Thermal management remains a key issue, especially in 3D stacking used for advanced packaging. Here, TCS also supports clients by designing and verifying critical interconnects and cooling solutions to enable dense and high-performance systems.

"Using chiplets, we can also accelerate design cycles by leveraging validated modules and connecting them with standardised interfaces," says Prasad. "At TCS, we support our clients by designing and verifying these critical interconnects and advanced packages, including addressing challenges like heat dissipation in 3D stacking, enabling greater flexibility, scalability and cost-efficiency, which are vital for the rapid pace of the AI revolution."

TCS has already worked with a major North American semiconductor company to streamline chiplet integration into a unified package, demonstrating the viability of this approach in bringing AI chips to market faster.

Interconnect and packaging advances underpin data centre gains

As chiplets move closer to mainstream use, the role of interconnects becomes critical. In traditional monolithic chips, all elements reside on a single silicon die, allowing fast communication. Chiplet-based systems, however, must rely on high-speed interconnects between discrete components inside one package.

"Interconnect performance is absolutely crucial for chiplets, it's the backbone of this new architecture," says Prasad.

For AI applications, the interface between memory and processors is often the performance bottleneck. High-Bandwidth Memory (HBM), which places memory and compute within the same package, helps reduce this. HBM is particularly useful for data centre chips designed to run AI and machine learning workloads that require high throughput and low latency.

Industry standards like Universal Chiplet Interconnect Express (UCIe) support this development. UCIe provides a unified, high-bandwidth, low-latency communication standard for chiplet integration across different vendors.

"Key breakthroughs and industry standards like UCIe are critical, providing a standardised, high-bandwidth, low-latency interface for seamless chiplet integration regardless of the manufacturer," says Prasad.

In addition to UCIe and HBM, packaging techniques such as 2.5D and 3D stacking help increase component density, although they introduce cooling challenges that TCS helps clients resolve.

Looking to the future, Prasad believes that chiplets will support specialised chip development across a broad range of applications, including hyperscale data centres and intelligent edge devices.

"This will allow chipmakers to rapidly create custom solutions for incredibly diverse applications, from hyperscale data centres training the largest models to tiny edge devices like robots, autonomous vehicles, smart appliances or industrial machinery with embedded intelligence."

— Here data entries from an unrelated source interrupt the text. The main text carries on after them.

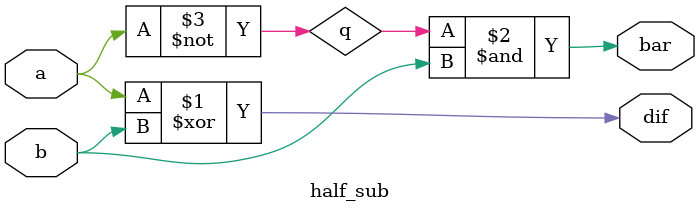
<source format=v>
module full_sub(
  input a,b,c,
  output dif,bar);
  wire x,y,z;
  half_sub hs1(.a(a),.b(b),.dif(x),.bar(y));
  half_sub hs2(.a(x),.b(c),.dif(dif),.bar(z));
               or (bar,y,z);
endmodule
               module half_sub(
                 input a,b,
                 output dif,bar);
                 wire q;
                 not (q,a);
                 xor (dif,a,b);
                 and (bar,q,b);
               endmodule

</source>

Adaptability is essential for scaling AI capabilities without the constraints of Moore’s Law. Chiplet-based design brings new architecture to semiconductor design, enabling hardware that evolves with AI demands across all sectors.

"The path forward is clear: sustaining the next wave of AI will require more than incremental scaling of existing systems," he explains. "It calls for rethinking semiconductor design at a fundamental level."